A Randomized, Double Blind, Placebo-Controlled Study Evaluating Efficacy of Combination Olanzapine, Ondansetron and Dexamethasone for Prevention of...

Date 24 November 2018
Event ESMO Asia 2018 Congress
Session Poster display - Cocktail
Topics Supportive Measures
Complications/Toxicities of Treatment
Presenter WIPADA Nipondhkit
Citation Annals of Oncology (2018) 29 (suppl_9): ix129-ix138. 10.1093/annonc/mdy444
Authors W. Nipondhkit
  • Medical Oncology, Udonthanee Cancer Hospital, 41330 - Udon Thani/TH



Most of Thai cancer patients receiving high emetogenic chemotherapy cannot access to neurokinin-1 receptor antagonists or palonosetron for chemotherapy-induced nausea and vomiting (CINV) prevention. We evaluated efficacy of olanzapine with real-life practice antiemetic drugs for CINV prevention from doxorubicin plus cyclophosphamide (AC) regimen in early stage breast cancer patients.
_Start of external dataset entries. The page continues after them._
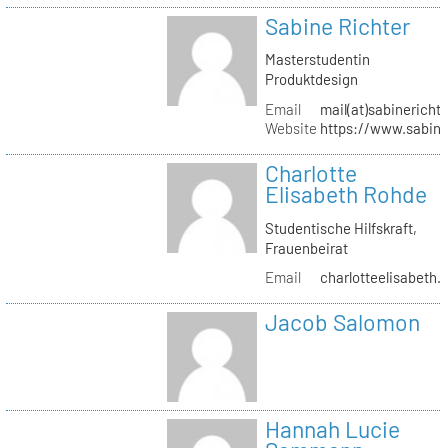
Sabine Richter
Masterstudentin
Produktdesign
Email
mail(at)sabinericht
Website
https://www.sabine
Charlotte
Elisabeth Rohde
Studentische Hilfskraft,
Frauenbeirat
Email
charlotteelisabeth.
Jacob Salomon
Hannah Lucie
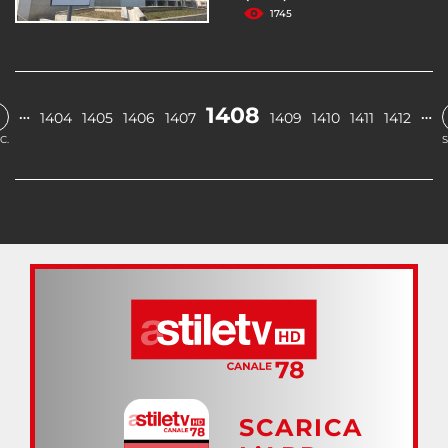
1745
1408
…
…
1404
1405
1406
1407
1409
1410
1411
1412
C.
S
SCARICA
A randomized, double-blind, placebo-controlled trial. The intervention group received olanzapine 10 mg orally and the control group received matching placebo daily on day 1,2,3,4. All patients received ondansetron 8 mg and dexamethasone 20 mg intravenously before chemotherapy administration then dexamethasone 10 mg orally from day 2,3,4. The primary end point was no nausea rate in the early period (0-24 hours). The secondary end points were no nausea rate in the delayed (24-120 hours) and overall (0-120 hours) periods and complete response (no vomiting and no use of rescue drug). Outcomes were assessed by self-reported records.


Total 39 patients were randomized in 1:1 ratio to receive olanzapine (20 patients) and matching placebo (19 patients). There were significantly greater proportions of patients without nausea in the olanzapine group (50%) than the placebo group (10.5%) in the early period (P = 0.008). In the overall period, there were 30.0% and 0% of patients without nausea in the olanzapine and the placebo groups, respectively (P = 0.009). In the early period, there was significantly more complete response rate in the olanzapine group (75.0%) than the placebo group (36.8%) (P = 0.016). Overall treatment-related adverse events were not different, except somnolence was more common in the olanzapine group.


Olanzapine 10 mg combined with ondansetron and dexamethasone was more effective than placebo for CINV prevention from AC regimen in early stage breast cancer patients. The short duration of olanzapine was safe and well tolerated.

Editorial acknowledgement

Clinical trial identification

Legal entity responsible for the study

Rajavithi Hospital Ethical Review Board. (Research number 60086).


Rajavithi Hospital.


The author has declared no conflicts of interest.